This module provides some commonly used operators and format conversion utilities.
A Trajectory object contains frequencies of one or more loci in one or more subpopulations over several generations. It is usually returned by member functions of class TrajectorySimulator or equivalent global functions simulateForwardTrajectory and simulateBackwardTrajectory.

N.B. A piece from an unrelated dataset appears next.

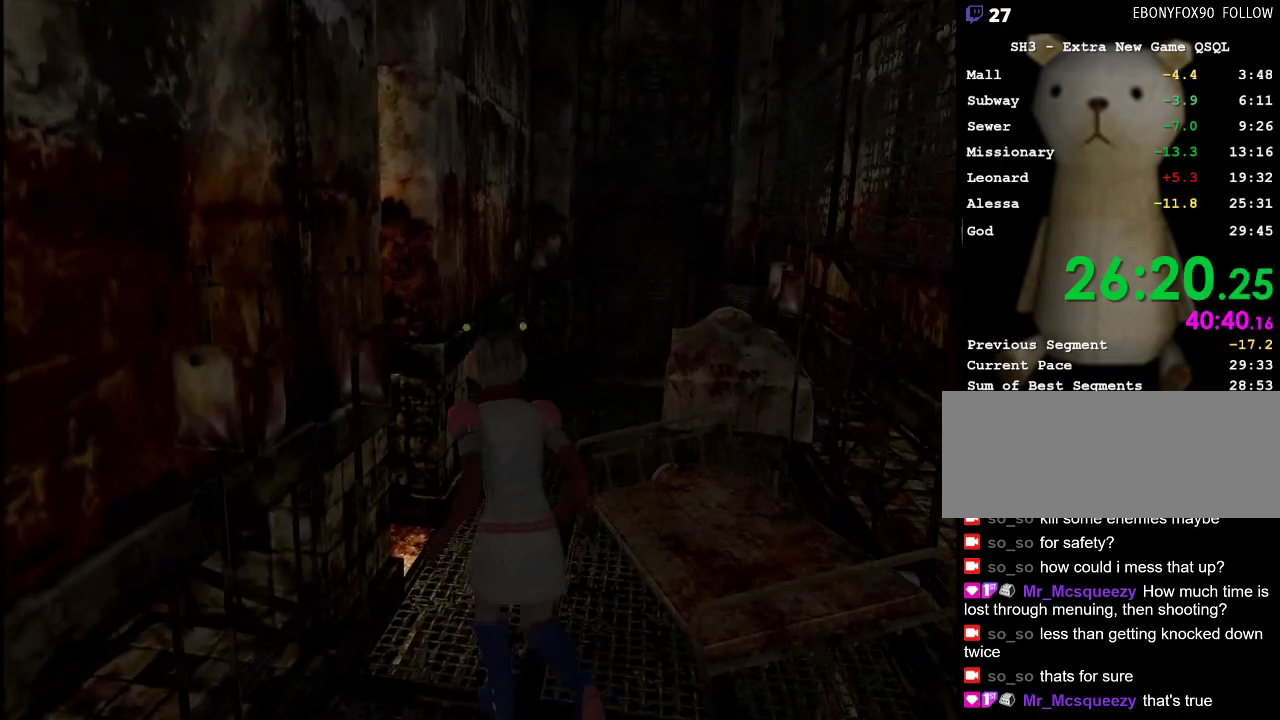
{"keys": ["w"], "mouse": [], "events": [[217, "d", "down"], [400, "d", "up"]]}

The Trajectory object provides several member functions to facilitate the use of Trajectory-simulation techiniques. For example, Trajectory.func() returns a trajectory function that can be provided directly to a ControlledOffspringGenerator; Trajectory.mutators() provides a list of PointMutator that insert mutants at the right generations to initialize a trajectory.
For more information about Trajectory simulation techniques and related controlled random mating scheme, please refer to the simuPOP user’s guide, and Peng et al (PLoS Genetics 3(3), 2007).
Plot simulated Trajectory using R through a Python module rpy. The function will return silently if module plotter cannot be imported.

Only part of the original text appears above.